Um diese wertvollen Mikroorganismen zu bewahren, wurde das Microbiota-Vault-Projekt ins Leben gerufen. Ähnlich wie die weltweite Saatgutbank auf Spitzbergen soll es als Archiv dienen – allerdings nicht für Pflanzen, sondern für Darmbakterien. Bevor die mikrobielle Vielfalt weiter abnimmt, werden Proben aus verschiedenen Regionen gesammelt und konserviert. Forscher erhalten so die Möglichkeit herauszufinden, welche Mikroben für unsere Gesundheit essenziell sind und wie sie künftig gezielt genutzt werden können.

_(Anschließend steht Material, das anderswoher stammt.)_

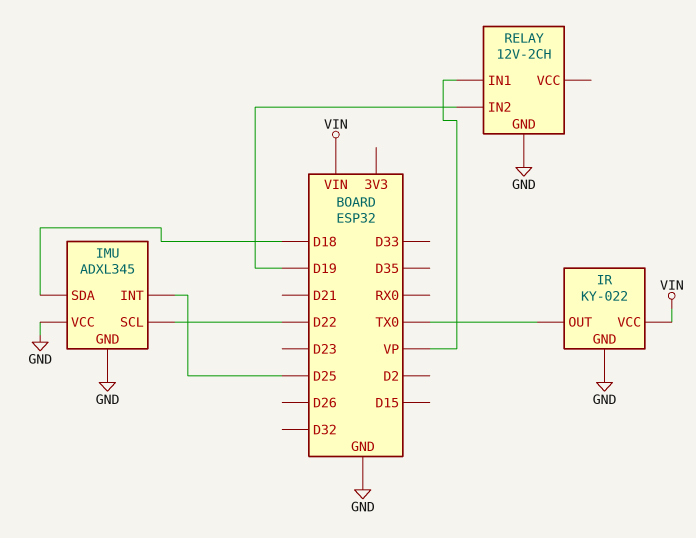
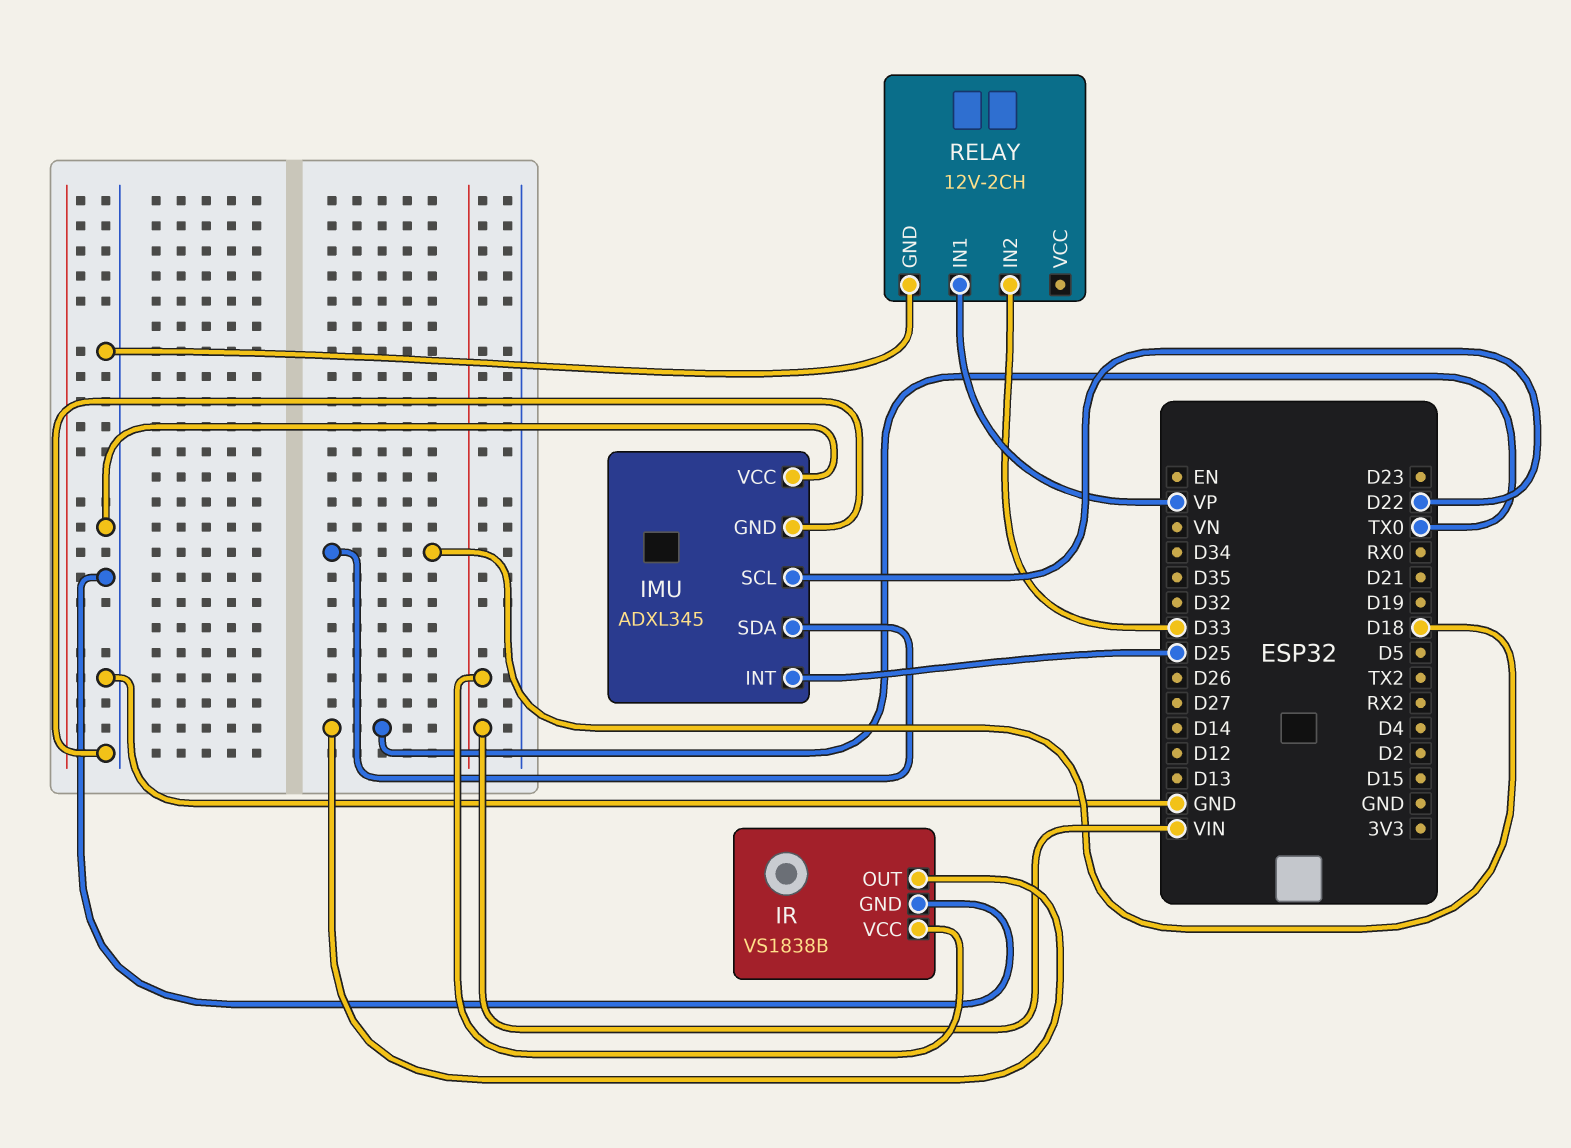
IR: KY-022 -> VS1838B
RELAY pin IN2: D19 -> D33

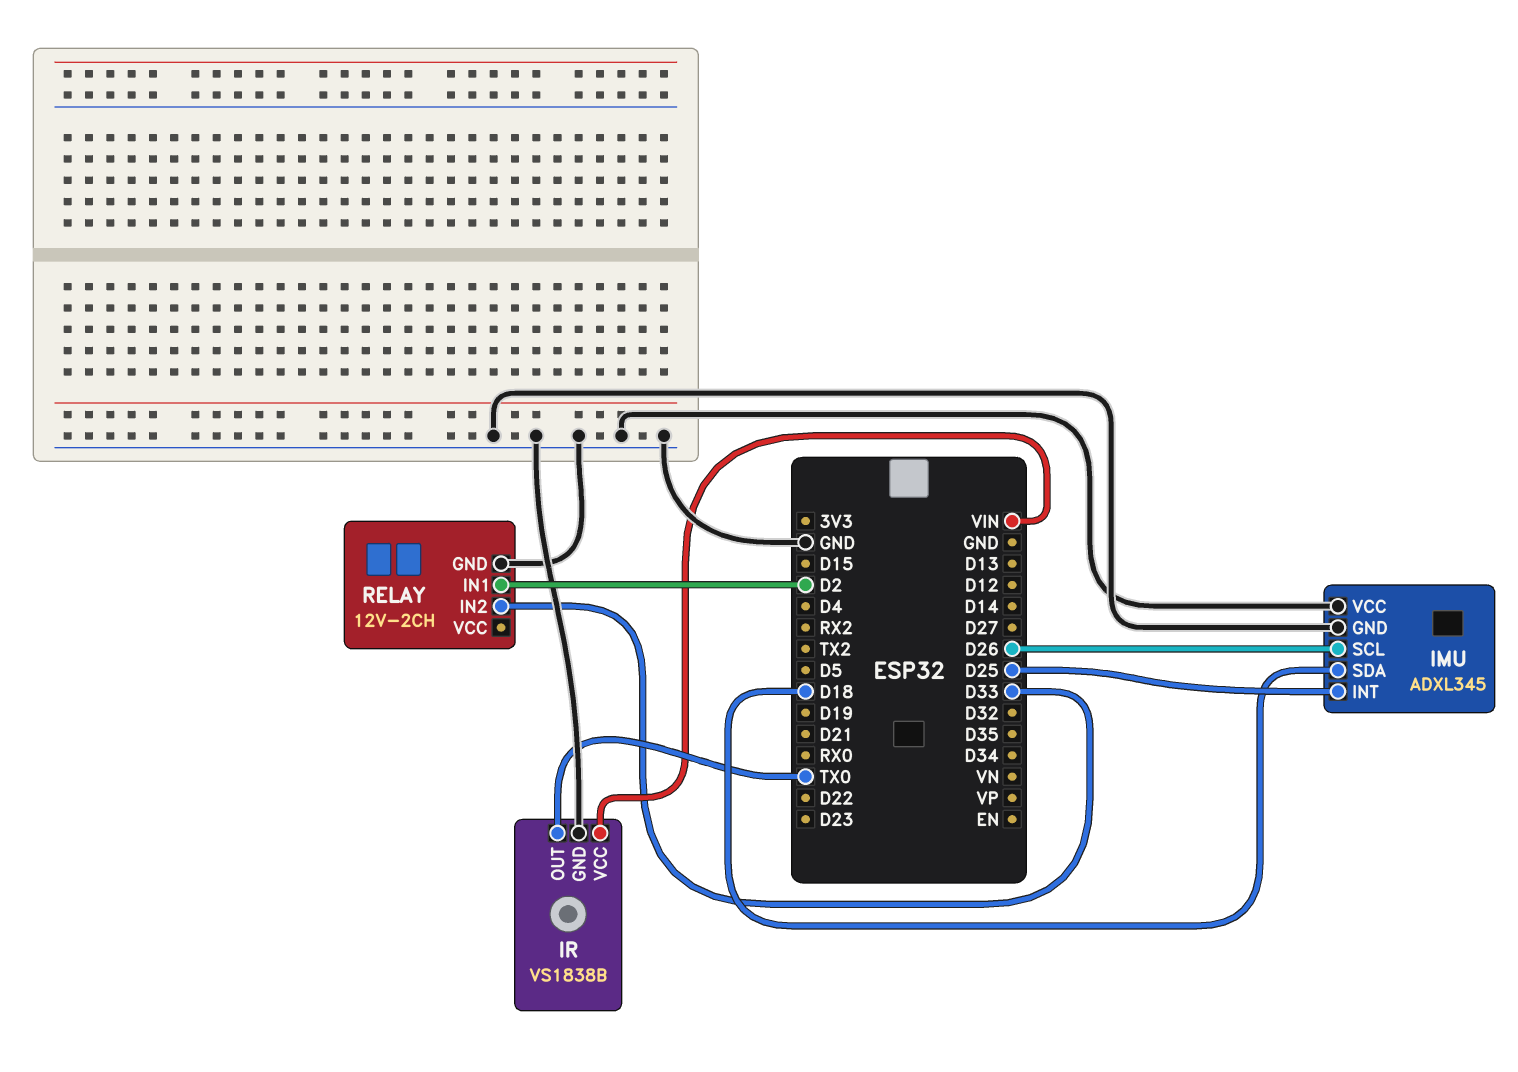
IMU pin SCL: D22 -> D26
RELAY pin IN1: VP -> D2

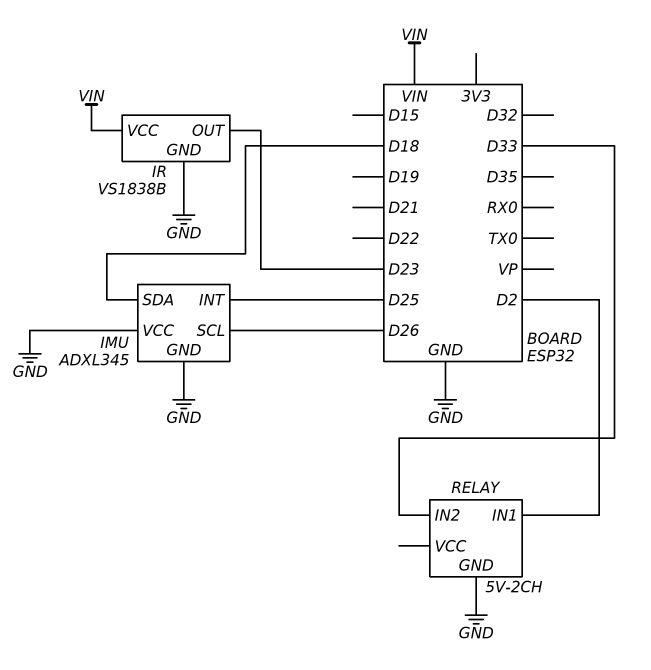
IR pin OUT: TX0 -> D23
RELAY: 12V-2CH -> 5V-2CH

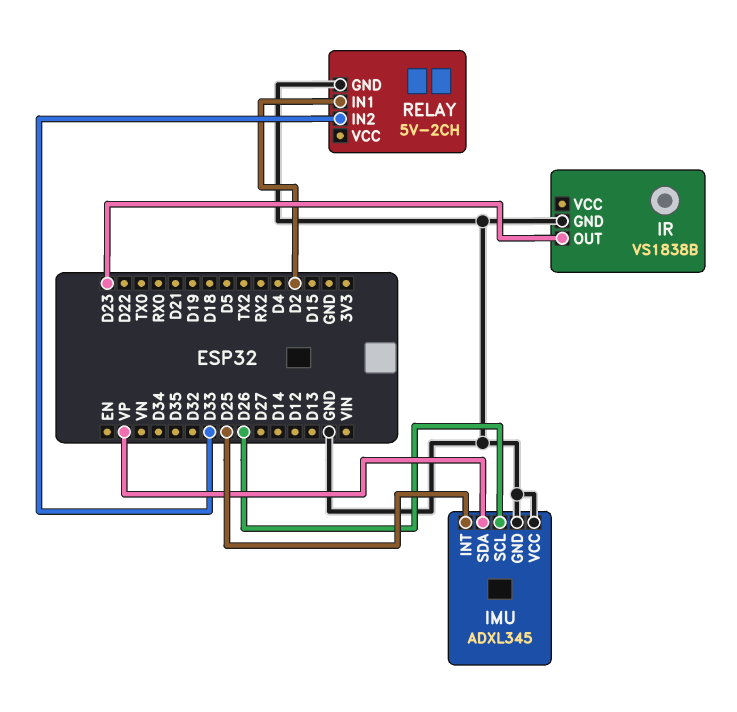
IMU pin SDA: D18 -> VP
IR pin VCC: VIN -> none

Das Projekt befindet sich noch in der Anfangsphase. Eine erste Finanzierung ist gesichert, doch der endgültige Lagerungsort steht noch nicht fest. Bis dahin werden Methoden getestet, mit denen sich Bakterien am besten konservieren lassen – etwa durch Tiefgefrierung.

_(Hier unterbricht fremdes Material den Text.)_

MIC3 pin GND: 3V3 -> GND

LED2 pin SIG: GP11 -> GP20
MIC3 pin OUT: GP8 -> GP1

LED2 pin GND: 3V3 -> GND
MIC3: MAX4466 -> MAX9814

Welche Bakterien sollen erhalten bleiben?

Die Antwort ist nicht so einfach, wie es scheint. Es geht nicht um einzelne Bakterien, sondern um ganze mikrobielle Gemeinschaften. Denn: Die meisten Bakterien wirken nicht isoliert, sondern in komplexen Netzwerken. Einige produzieren kurzkettige Fettsäuren, andere interagieren mit der Darmschleimhaut – aber wie genau sie zusammenspielen, ist noch nicht vollständig erforscht.

Deshalb konzentriert sich das Microbiota-Vault-Projekt auf den Erhalt ganzer Mikrobengemeinschaften. Das Ziel: Eine breit gefächerte Sammlung, die zukünftige Forschung ermöglicht und verloren gegangene Bakterien für gesundheitsförderliche Anwendungen bewahrt.

Was ist mit anderen Mikroorganismen?

Bislang liegt der Fokus auf Bakterien, weil sie vergleichsweise gut erforscht und leichter konservierbar sind. Doch auch Viren, Pilze und Phagen spielen eine wichtige Rolle im Mikrobiom. Besonders Pilze rücken zunehmend ins Zentrum der Forschung, weil ihr Einfluss auf den Darm und ihre Wechselwirkungen mit Bakterien noch kaum verstanden sind.

Langfristig soll das Projekt über Bakterien hinausgehen und die gesamte mikrobielle Vielfalt erfassen. Die größte Herausforderung dabei: Viele Mikroorganismen sind schwer zu konservieren. Doch das Ziel bleibt, dieses wertvolle biologische Erbe für kommende Generationen zu sichern – und damit auch die Grundlagen für eine gesunde Zukunft.